#### [Description of the task]
Reproduce word for word the lines of the listing below, beginning at the line that contains "class: Insecta" and stopping after the line that contains "common name: Common Sootywing".

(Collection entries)
_ _ _ _
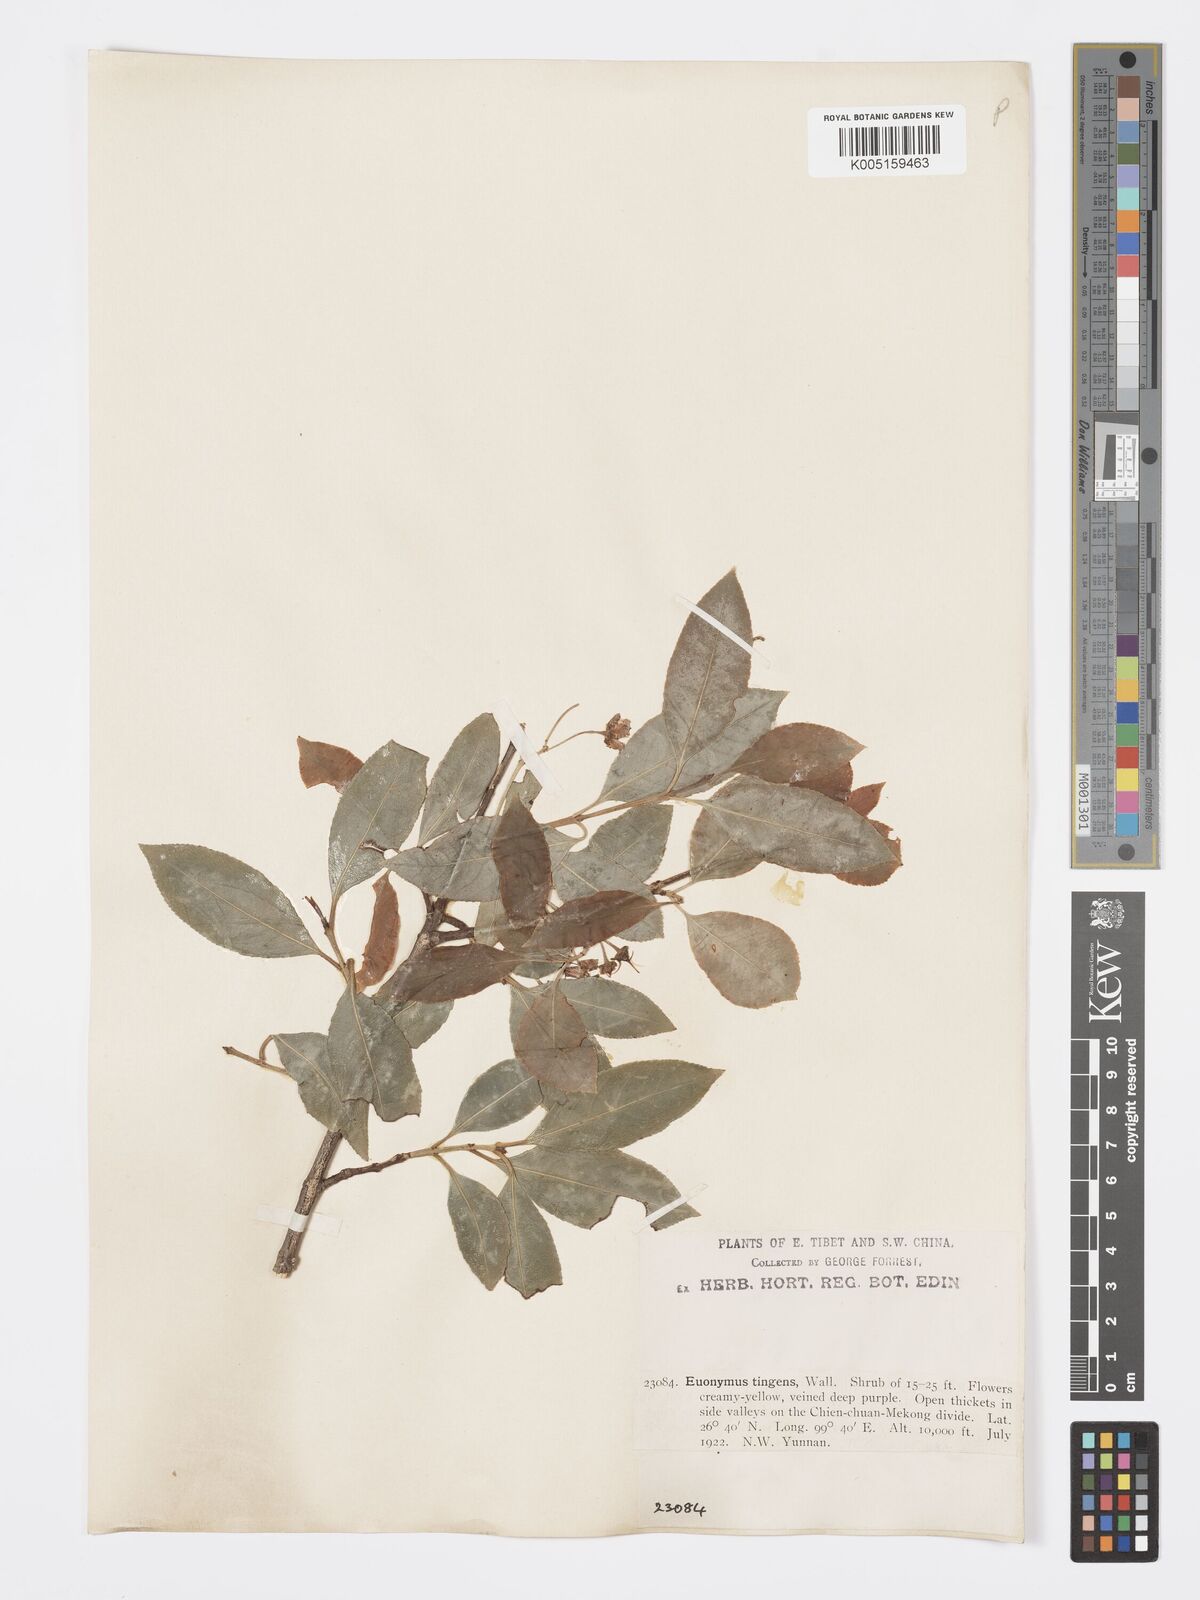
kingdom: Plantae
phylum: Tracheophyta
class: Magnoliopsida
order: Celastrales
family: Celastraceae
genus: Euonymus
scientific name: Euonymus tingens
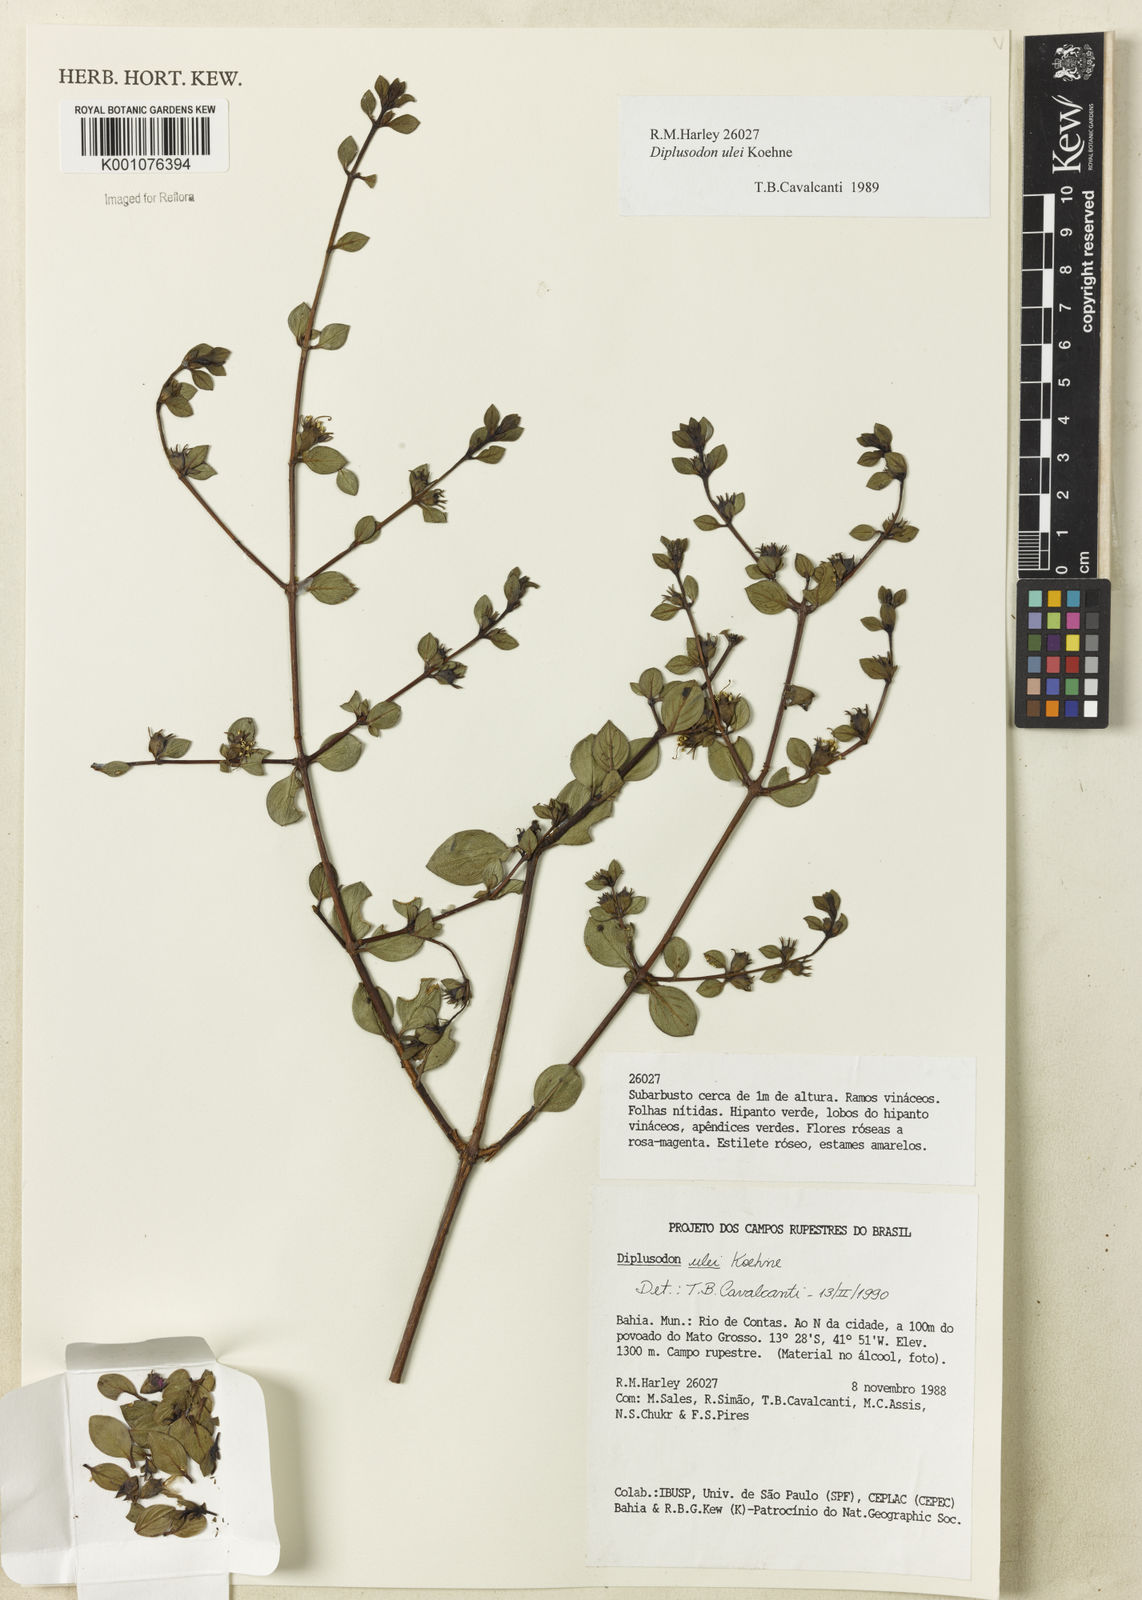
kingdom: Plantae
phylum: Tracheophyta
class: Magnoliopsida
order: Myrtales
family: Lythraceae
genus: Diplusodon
_ _ _ _
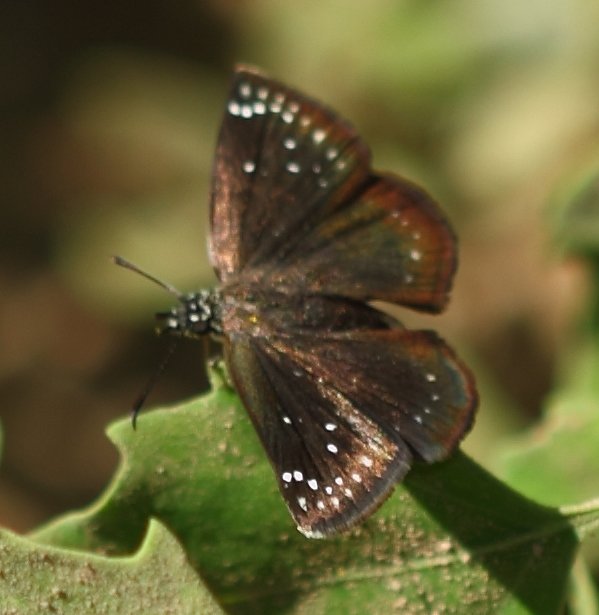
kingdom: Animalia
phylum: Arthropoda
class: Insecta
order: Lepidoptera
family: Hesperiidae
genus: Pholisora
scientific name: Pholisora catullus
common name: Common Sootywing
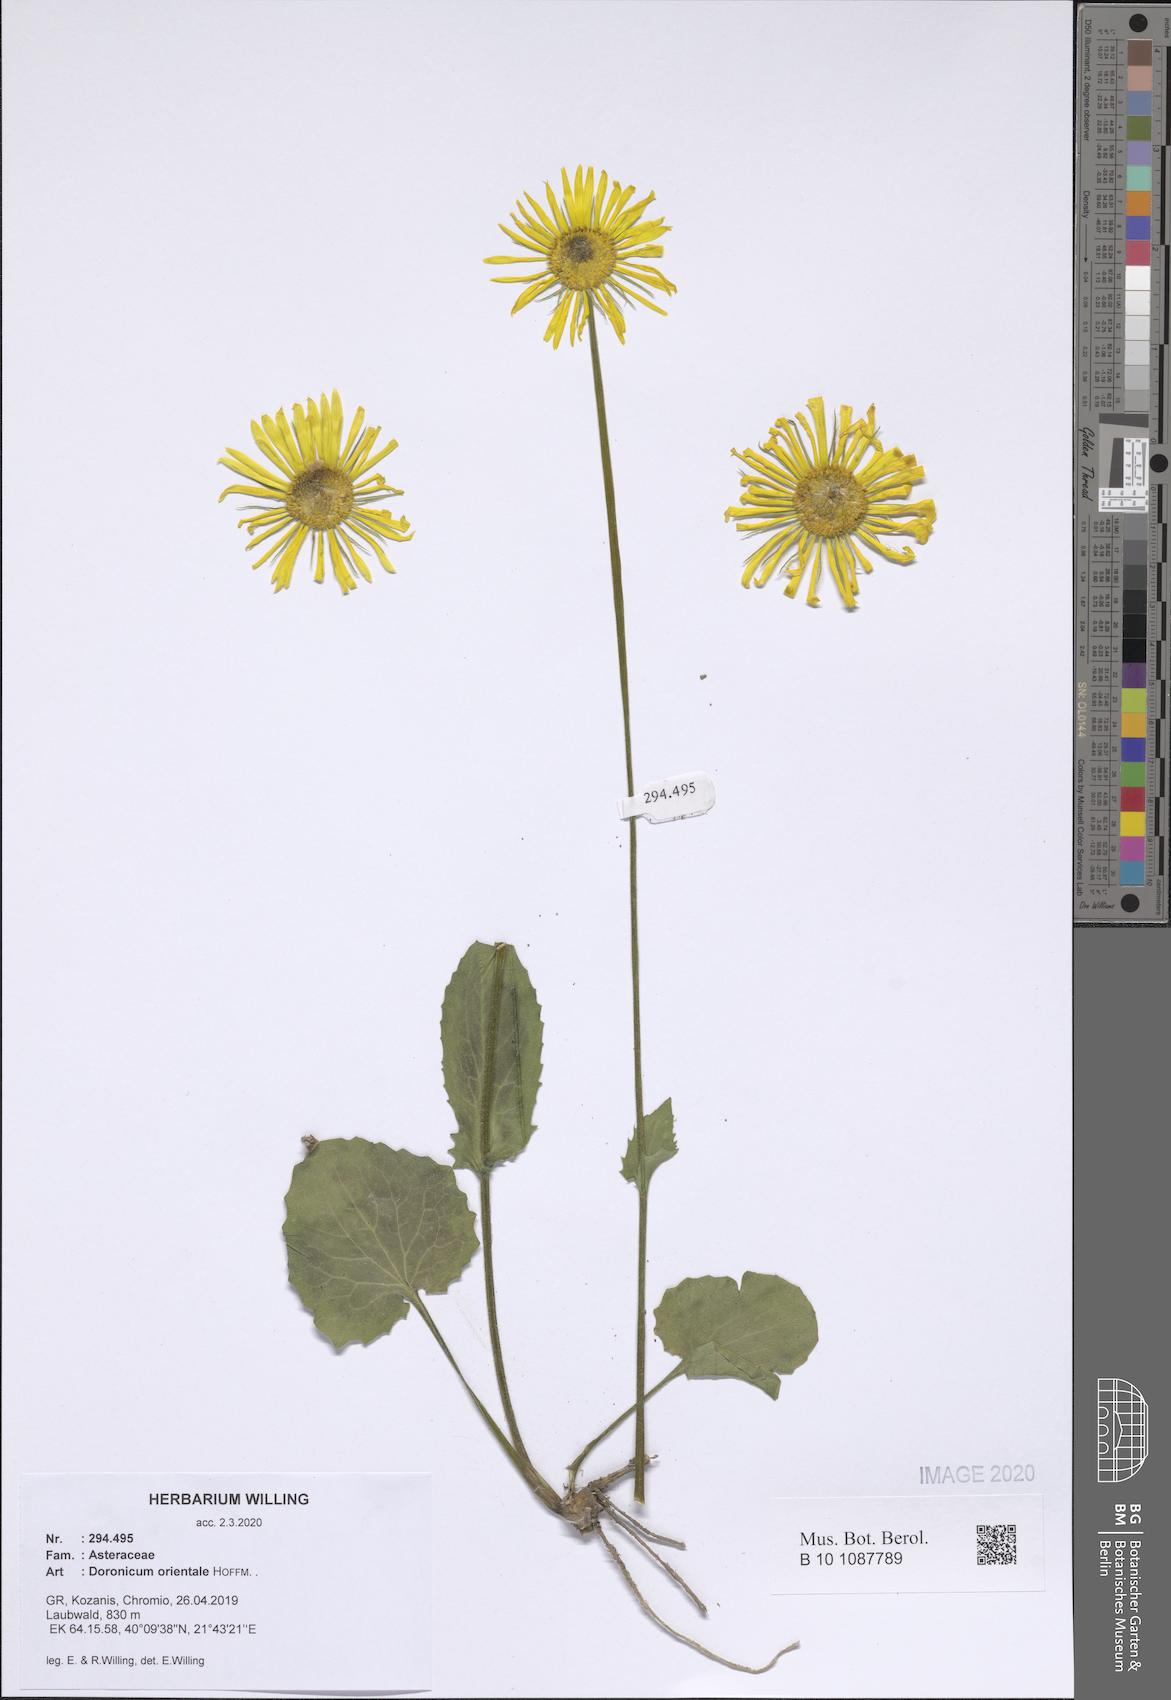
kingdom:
_ _ _ _
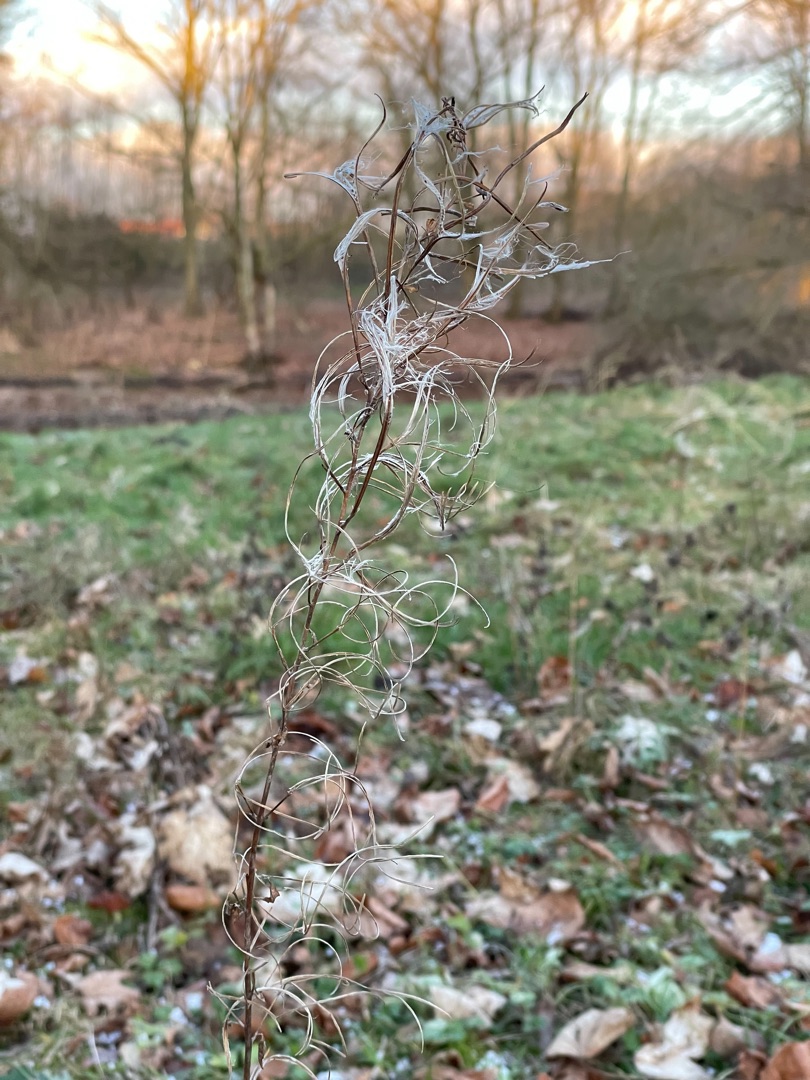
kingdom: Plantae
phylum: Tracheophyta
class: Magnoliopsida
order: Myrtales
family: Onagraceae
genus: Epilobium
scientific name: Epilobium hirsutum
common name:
_ _ _ _
#### [Response]
class: Insecta
order: Lepidoptera
family: Hesperiidae
genus: Pholisora
scientific name: Pholisora catullus
common name: Common Sootywing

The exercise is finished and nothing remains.